Eine Ansichtskarte aus Bargfeld

anlässlich des 95. Geburtstages des Schriftstellers
mitgeteilt von Thomas Körner
 
Lieber U.,

meine November!
Mit kA in Bargfeld Kreis Celle.
Wir klauen einen Fichtenzweig
aus Schmidt' sein‘m Garten
zum Advent
und stoßen im Gasthof Bangemann
mit Bier und Hühnerbrühe auf
AS an.

Oh Arno
Du
Mein D. Q.

Dass dies der erste und vielleicht einzige Besuch bei einem Schriftsteller ist, macht mich de-mütig.
Eine Art bukolischer De-Mut.

Im Hause selbst sind zwei Fotos zu sehen. Die zeigen die Nacht- und die Tagseite des haidnischen Fauns. Das eine: der Körper ganz schwarz gekleidet, die Schulter hochgezogen, weißes Gesicht, ein gespenstisches Abbild der Besessenheit, knöchern, kalt, neblig, windig, spökenkiekerig...
Das andere: im neuen Pullover mit schwungvollem Schal, da sieht man den jungen Artisten, ufafilmschön, liebhaberisch eitel-sympathisch, mit gebügelten Hosen, in Sandalen, vor dem Holzhaus, ein Jux auf den Fototermin – und unüberbietbar deutsch.

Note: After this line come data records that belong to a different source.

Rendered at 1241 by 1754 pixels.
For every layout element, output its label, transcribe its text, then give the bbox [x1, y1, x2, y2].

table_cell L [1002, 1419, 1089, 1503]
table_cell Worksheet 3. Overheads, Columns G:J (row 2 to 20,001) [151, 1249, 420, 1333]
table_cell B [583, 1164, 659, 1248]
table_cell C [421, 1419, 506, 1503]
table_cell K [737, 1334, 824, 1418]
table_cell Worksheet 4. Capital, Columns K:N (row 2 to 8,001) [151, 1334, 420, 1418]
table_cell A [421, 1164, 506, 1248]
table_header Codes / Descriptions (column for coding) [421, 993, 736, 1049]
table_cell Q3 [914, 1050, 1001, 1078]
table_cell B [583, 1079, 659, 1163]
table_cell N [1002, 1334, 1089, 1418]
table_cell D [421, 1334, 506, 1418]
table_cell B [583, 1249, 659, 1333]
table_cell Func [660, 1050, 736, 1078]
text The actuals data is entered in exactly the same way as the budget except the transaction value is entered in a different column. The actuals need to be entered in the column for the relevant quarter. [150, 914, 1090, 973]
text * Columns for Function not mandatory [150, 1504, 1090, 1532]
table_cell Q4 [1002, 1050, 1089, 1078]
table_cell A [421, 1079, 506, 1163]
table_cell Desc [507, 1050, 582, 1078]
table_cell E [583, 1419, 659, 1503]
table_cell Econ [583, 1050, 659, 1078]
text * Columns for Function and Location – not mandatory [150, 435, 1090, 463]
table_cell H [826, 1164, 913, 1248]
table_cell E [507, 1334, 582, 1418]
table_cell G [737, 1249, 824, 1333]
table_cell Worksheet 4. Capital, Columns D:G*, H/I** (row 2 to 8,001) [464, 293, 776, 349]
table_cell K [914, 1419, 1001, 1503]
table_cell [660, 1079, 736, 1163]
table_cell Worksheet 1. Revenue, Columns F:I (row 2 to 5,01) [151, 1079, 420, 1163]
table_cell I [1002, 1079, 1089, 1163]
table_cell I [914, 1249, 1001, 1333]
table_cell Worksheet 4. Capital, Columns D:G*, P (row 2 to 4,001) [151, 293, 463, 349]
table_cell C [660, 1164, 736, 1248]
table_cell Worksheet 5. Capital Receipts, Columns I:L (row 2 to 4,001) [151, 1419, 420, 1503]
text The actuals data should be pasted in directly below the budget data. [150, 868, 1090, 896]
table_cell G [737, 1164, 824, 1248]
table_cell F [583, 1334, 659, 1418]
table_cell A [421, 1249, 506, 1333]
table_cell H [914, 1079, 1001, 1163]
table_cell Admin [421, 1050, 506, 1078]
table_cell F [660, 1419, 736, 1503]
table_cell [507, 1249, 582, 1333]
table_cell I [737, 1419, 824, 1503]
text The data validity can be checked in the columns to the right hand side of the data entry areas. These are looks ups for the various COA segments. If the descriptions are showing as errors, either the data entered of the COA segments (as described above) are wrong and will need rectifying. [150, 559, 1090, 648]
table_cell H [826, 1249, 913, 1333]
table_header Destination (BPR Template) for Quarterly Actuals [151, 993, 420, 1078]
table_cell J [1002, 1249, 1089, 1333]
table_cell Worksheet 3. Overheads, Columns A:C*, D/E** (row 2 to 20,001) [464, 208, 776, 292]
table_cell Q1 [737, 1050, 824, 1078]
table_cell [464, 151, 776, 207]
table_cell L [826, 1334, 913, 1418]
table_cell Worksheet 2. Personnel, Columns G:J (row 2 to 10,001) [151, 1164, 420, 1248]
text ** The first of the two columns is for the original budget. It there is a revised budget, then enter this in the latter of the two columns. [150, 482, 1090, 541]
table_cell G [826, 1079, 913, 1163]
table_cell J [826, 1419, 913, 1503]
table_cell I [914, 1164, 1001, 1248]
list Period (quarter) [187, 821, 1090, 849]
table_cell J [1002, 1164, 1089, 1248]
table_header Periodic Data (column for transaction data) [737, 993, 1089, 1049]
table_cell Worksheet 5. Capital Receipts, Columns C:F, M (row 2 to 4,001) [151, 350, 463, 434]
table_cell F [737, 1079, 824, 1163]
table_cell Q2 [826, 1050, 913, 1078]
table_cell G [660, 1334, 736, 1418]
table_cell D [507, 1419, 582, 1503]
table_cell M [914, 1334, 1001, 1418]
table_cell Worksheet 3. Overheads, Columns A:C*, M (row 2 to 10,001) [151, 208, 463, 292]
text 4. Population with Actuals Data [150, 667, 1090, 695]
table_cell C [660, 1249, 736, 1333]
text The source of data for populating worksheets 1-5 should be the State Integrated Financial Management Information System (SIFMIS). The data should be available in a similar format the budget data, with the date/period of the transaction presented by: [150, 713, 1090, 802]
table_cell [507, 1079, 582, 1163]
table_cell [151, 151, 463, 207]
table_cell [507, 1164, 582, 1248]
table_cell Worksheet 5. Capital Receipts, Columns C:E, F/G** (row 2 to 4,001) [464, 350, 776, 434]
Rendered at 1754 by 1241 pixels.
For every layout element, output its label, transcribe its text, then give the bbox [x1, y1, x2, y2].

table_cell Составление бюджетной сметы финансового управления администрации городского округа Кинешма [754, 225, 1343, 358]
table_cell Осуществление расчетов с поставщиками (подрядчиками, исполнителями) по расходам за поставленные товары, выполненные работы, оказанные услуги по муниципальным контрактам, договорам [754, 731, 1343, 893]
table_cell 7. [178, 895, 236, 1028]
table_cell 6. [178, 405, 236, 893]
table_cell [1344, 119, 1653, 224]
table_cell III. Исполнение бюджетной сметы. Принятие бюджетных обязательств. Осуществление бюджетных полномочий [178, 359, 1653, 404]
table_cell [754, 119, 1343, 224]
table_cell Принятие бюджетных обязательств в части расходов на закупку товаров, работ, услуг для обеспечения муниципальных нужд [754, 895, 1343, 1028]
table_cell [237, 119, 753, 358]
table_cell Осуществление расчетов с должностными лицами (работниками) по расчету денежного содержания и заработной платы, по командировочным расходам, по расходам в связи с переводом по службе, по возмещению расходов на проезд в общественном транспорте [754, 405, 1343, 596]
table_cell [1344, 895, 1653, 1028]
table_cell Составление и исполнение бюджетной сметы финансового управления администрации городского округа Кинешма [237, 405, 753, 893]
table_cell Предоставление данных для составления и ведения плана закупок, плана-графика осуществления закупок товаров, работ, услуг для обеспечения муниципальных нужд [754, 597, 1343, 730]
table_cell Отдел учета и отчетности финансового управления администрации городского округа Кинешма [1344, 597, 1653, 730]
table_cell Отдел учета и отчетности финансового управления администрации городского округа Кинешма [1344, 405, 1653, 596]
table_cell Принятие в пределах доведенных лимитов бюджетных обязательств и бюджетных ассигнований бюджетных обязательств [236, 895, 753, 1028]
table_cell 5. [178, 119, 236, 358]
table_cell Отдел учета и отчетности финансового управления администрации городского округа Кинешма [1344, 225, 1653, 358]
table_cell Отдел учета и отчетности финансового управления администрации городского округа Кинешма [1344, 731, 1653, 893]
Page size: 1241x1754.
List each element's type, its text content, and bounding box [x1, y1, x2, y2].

Die Hütte ist längst durch den Nachlass geordnet.
Gedenkstätte einer Ein-Mann-Diktatur.
Aber immer noch voller intellektueller Magie und virtuos gehandhabter Vorurteile.

Gruß!
Th.

P.S.: Den RINGKLIB (aus dem Steinernen Herzen) haben wir an der von Dir angegebenen Stelle gefunden und wieder mitgenommen – erzähl das bloß nicht weiter!